Financimento

Quilombo Vó Elvira

REGIÃO SUL

A região do entorno do município de Pelotas é atualmente a que possui o maior número de quilombos rurais no Rio Grande do Sul. São 43 comunidades reconhecidas e outras em via de reconhecimento. A presença expressiva de afrodescendentes e de quilombos no local se deve às especificidades históricas do nosso estado. A colonização lusitana na região foi marcada pela criação de gado e pelas charqueadas, que representavam a principal atividade econômica do Rio Grande do Sul entre a segunda metade do século XVIII e início do XIX, totalizando mais de 70% do total das exportações. A região de Pelotas era o principal polo produtor de charque na época, e foi determinante para o desenvolvimento do estado e colonização do seu interior. A criação de gado e a produção do charque demandavam uma grande quantidade de trabalhadores. Por conta disso, entre 1790 e 1820 cerca 20 mil homens e mulheres foram trazidos da África ao porto de Rio Grande, a maior parte deles passou a trabalhar como escravos nas fazendas do entorno de Pelotas, nas charqueadas, e também em diversas atividades domésticas e urbanas que proliferaram com a expansão da cidade. Em 1833, 51% da população de Pelotas era composta por escravos africanos, o que aponta para a importância fundamental da mão negra para o desenvolvimento econômico da região. Provindos de distintas nações africanas (Angola, Benguela, Congo, Cabinda, Mina, Moçambique, Monjolo), esses homens e mulheres negros trouxeram consigo uma cultura rica e diversa que ajudou a compor a identidade cultural de nosso estado.

 

Quilombo Vó Elvira

O Quilombo Vó Elvira se localiza em Monte Bonito, 9º distrito de Pelotas, e é composto por cerca de 20 famílias. O nome da comunidade é uma homenagem à Dona Elvira Lima, que foi a primeira moradora do local. As famílias da região se dedicam à agricultura de subsistência e a produção orgânica de hortaliças e frutas.
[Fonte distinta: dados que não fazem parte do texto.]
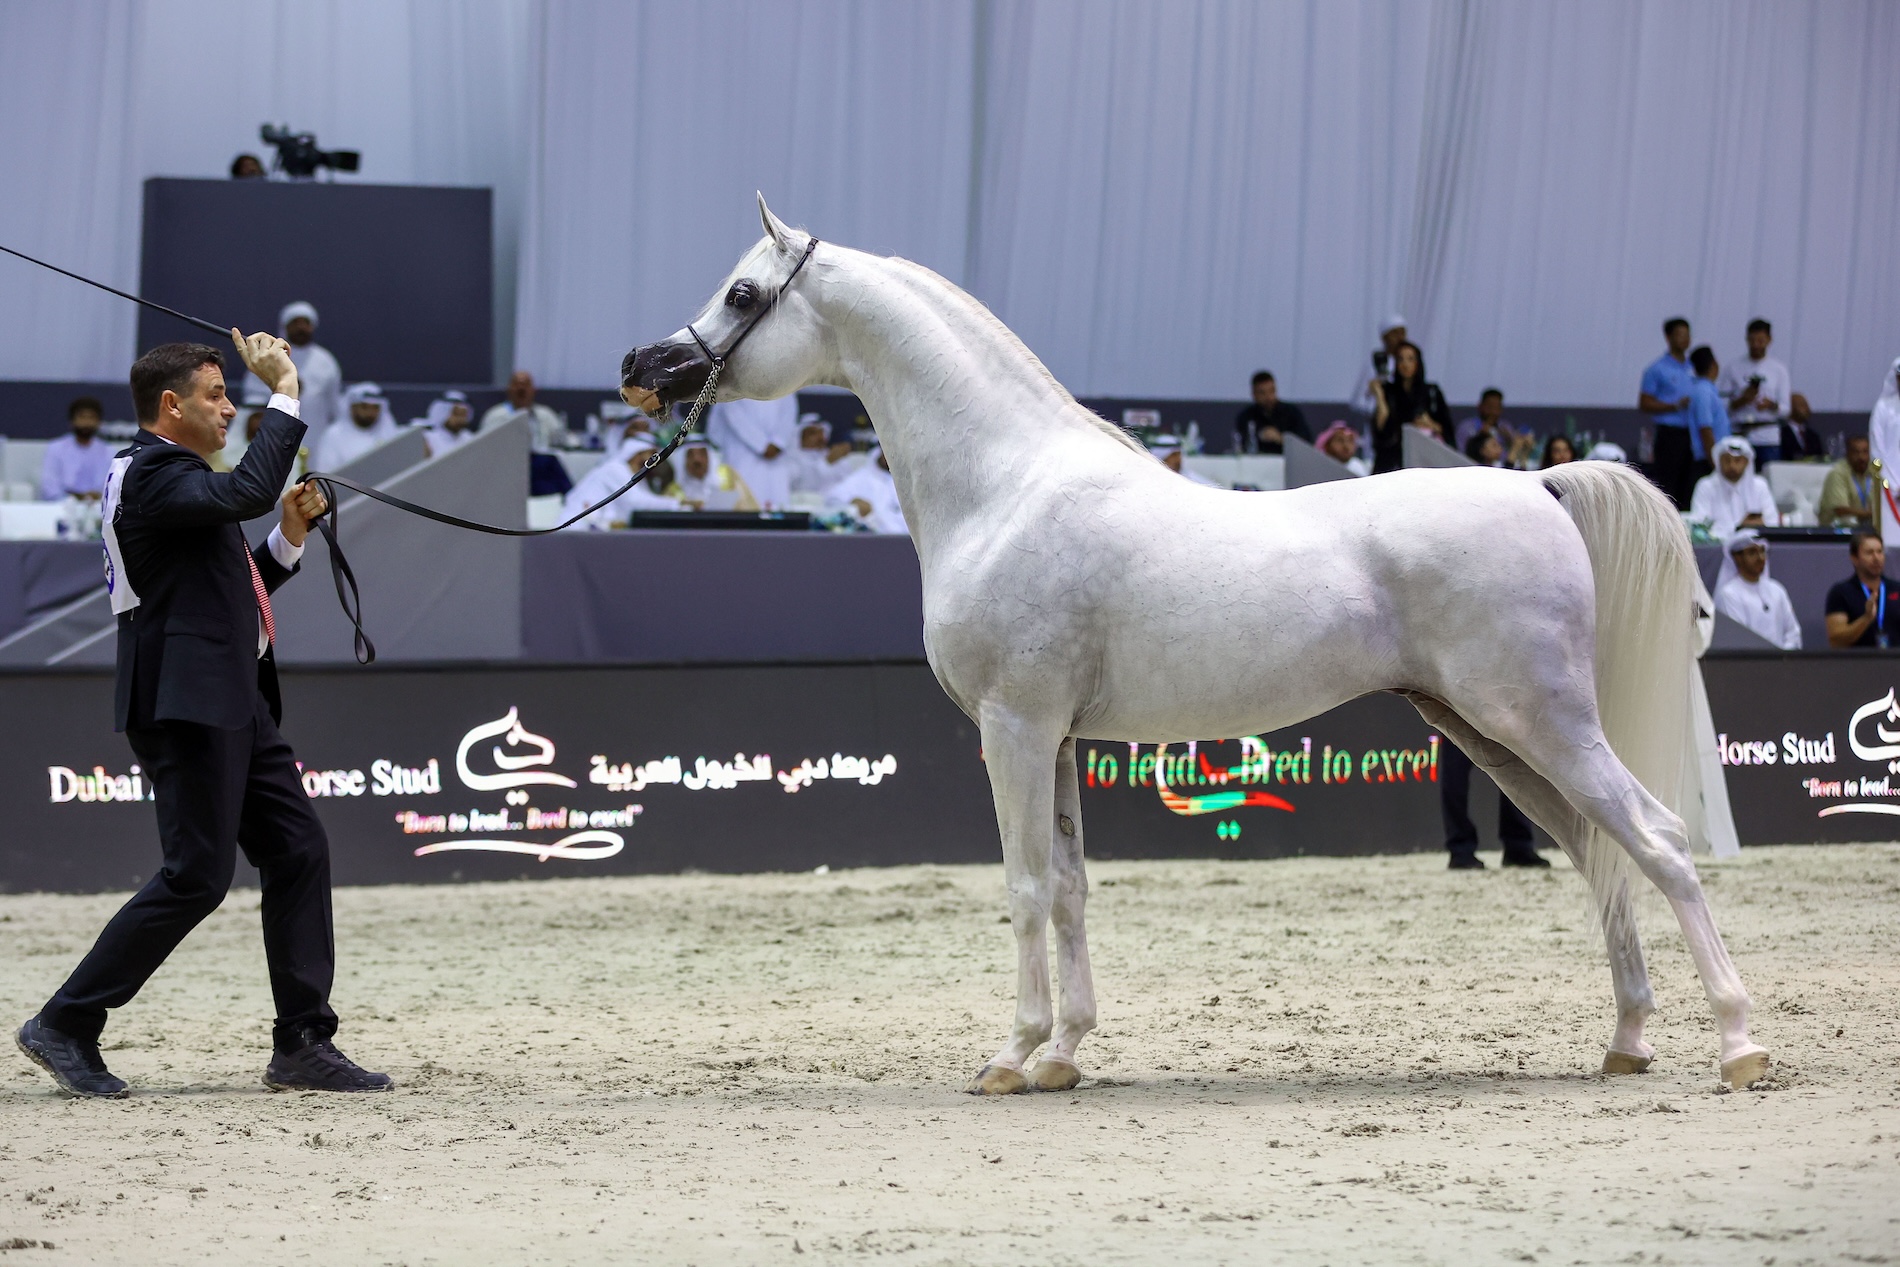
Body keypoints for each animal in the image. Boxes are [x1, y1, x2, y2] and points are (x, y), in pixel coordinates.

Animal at [622, 195, 1771, 1095]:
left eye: (741, 294)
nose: (643, 364)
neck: (1008, 483)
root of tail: (1538, 482)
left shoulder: (1015, 727)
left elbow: (1025, 887)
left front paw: (1014, 1053)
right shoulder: (1060, 739)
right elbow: (1071, 888)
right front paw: (1065, 1055)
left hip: (1541, 722)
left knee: (1659, 839)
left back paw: (1738, 1044)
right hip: (1494, 734)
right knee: (1597, 853)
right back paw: (1627, 1040)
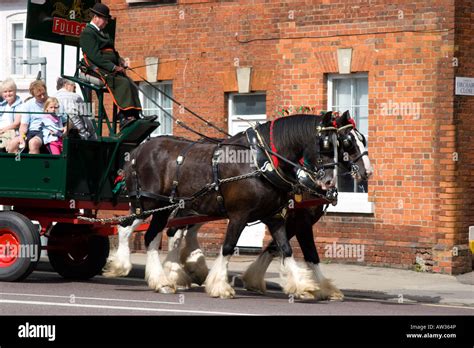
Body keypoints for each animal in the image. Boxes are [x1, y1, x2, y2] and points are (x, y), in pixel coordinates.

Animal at [105, 113, 338, 298]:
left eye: (340, 145)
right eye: (326, 144)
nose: (329, 182)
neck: (261, 160)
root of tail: (137, 151)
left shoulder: (275, 217)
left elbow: (285, 249)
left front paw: (304, 285)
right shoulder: (239, 215)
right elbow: (227, 247)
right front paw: (219, 286)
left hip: (164, 208)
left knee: (152, 237)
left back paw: (161, 281)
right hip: (147, 203)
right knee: (126, 228)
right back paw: (124, 266)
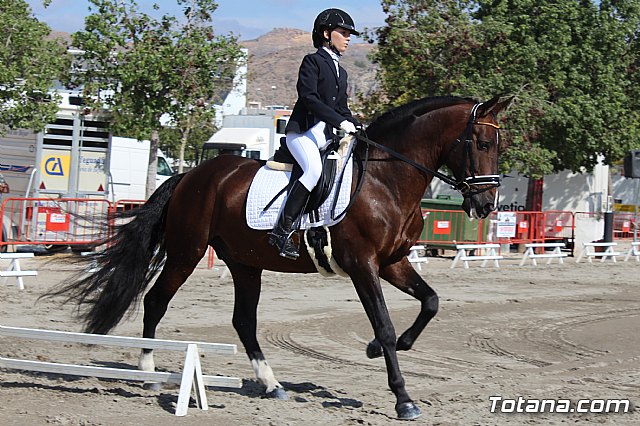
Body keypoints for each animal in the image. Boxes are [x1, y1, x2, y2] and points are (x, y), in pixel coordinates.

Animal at [45, 95, 511, 420]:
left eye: (498, 146)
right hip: (186, 253)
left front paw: (380, 348)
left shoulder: (393, 262)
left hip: (244, 263)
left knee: (243, 321)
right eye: (482, 142)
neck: (386, 178)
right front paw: (403, 398)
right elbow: (384, 320)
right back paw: (147, 372)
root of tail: (191, 175)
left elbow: (430, 302)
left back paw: (270, 384)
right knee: (156, 301)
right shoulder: (363, 266)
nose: (486, 206)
Desde o final de 2015, essa e outras comunidades quilombolas da região sul do estado comercializam parte de sua produção agroecológica para o Grupo Hospitalar Conceição – GHC, de Porto Alegre, através de uma parceria firmada entre o Ministério do Desenvolvimento Agrário, o Ministério do Desenvolvimento Social, a Federação das Associações de Comunidades Quilombolas do Rio Grande do Sul e a Cooperativa Terra de Quilombo. A distância, a precariedade das estradas e a escassez de recursos e infra-estrutura das comunidades quilombolas rurais faz com que a maioria delas encontre dificuldades para a comercialização da sua produção. Essa iniciativa do GHC deu impulso às atividades agrícolas nos quilombos, possibilitando contornar o problema. Contudo, após o impeachment da presidenta Dilma, há certa insegurança quanto ao futuro do projeto de aquisição de alimentos por parte do hospital.